Em 2017 também foi inaugurado o aeroporto de Jericoacoara, que na verdade fica em Cruz, a 30 km da famosa praia da cidade de Jijoca, mas que até dois anos atrás tinha o aeroporto de Fortaleza, a 300 km, como acesso mais próximo. Há perspectiva de que o turismo não só em Jericoacoara, mas também em outras praias do litoral oeste, como Camocim e Acaraú, aumente com o decorrer dos anos —hoje são voos saindo de São Paulo, Belo Horizonte, Recife e Campinas. Tudo isso, claro, pode depender da questão da segurança.

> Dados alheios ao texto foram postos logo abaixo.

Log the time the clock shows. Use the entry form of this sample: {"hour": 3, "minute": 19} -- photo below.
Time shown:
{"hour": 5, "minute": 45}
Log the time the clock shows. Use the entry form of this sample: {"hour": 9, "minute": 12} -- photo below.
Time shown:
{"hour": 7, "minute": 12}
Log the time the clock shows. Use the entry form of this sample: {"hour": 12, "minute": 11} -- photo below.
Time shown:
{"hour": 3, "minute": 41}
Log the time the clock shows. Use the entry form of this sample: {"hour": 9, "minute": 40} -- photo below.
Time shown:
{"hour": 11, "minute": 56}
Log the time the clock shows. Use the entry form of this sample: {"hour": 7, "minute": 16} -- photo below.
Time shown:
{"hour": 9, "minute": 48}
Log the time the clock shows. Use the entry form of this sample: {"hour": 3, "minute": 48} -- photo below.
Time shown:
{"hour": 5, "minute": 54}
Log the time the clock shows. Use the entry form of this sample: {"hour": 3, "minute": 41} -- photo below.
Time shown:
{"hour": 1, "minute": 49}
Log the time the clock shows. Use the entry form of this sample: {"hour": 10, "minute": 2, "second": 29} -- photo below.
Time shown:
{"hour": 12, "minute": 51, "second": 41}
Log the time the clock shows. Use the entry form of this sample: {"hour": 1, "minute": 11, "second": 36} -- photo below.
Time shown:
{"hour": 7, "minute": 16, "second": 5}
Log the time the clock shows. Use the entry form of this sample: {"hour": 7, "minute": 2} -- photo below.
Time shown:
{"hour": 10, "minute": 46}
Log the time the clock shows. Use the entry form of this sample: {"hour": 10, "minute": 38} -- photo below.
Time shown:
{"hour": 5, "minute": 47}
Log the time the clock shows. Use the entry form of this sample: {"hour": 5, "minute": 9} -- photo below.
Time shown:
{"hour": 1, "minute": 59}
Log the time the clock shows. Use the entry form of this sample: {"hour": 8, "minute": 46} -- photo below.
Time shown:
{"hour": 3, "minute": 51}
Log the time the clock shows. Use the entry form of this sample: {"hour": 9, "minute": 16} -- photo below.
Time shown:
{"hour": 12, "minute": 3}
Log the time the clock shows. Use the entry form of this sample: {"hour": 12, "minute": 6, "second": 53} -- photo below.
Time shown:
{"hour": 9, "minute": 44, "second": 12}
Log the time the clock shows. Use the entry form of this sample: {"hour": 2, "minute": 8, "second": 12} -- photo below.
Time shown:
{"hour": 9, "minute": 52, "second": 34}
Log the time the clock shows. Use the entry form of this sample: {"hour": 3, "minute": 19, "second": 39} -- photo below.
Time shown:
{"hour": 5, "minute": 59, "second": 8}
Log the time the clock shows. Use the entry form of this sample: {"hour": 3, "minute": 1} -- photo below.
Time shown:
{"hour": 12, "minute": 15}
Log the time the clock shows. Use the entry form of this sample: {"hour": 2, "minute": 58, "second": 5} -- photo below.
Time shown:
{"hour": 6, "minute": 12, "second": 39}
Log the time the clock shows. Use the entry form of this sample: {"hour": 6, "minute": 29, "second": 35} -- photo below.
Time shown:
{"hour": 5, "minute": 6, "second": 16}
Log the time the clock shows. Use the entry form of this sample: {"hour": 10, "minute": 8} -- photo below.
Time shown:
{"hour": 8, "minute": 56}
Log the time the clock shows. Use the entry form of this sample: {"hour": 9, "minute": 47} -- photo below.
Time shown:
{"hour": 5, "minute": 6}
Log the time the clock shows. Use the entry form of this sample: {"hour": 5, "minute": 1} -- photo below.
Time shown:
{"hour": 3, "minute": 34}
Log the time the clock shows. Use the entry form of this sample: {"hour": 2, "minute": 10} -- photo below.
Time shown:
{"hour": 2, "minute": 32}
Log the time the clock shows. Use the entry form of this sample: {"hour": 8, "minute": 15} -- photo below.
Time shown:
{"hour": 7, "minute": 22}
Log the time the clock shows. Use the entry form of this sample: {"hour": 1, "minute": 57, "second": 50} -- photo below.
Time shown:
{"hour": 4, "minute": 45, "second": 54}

“Tivemos algumas pessoas perguntando às agências sobre informações de como estava a situação, alguns remanejamentos de datas de viagem, esperando baixar a poeira para viajar ao Ceará. Claro que essa situação arranha a imagem de Fortaleza e do estado, turisticamente, e preocupa famílias que queiram viajar, mas a situação já toma um relativo controle. Acredito que não teremos problemas com os pacotes de Carnaval e Semana Santa”, disse Colombo Cialdini, presidente da ABAV (Associação Brasileira de Agências de Viagens) no Ceará.

O Governo do Ceará informou que os policiais estão distribuindo folders contendo dicas de segurança em três idiomas, com telefones úteis dos órgãos de segurança, além de telefones de emergência e informações em geral. Informou também que o Batalhão de Policiamento Turístico (BPTur) conta com 700 homens e 50 viaturas e que a vila de Jericoacoara recebeu em dezembro de 2018 uma delegacia móvel da Polícia Civil, funcionando 24 horas por dia.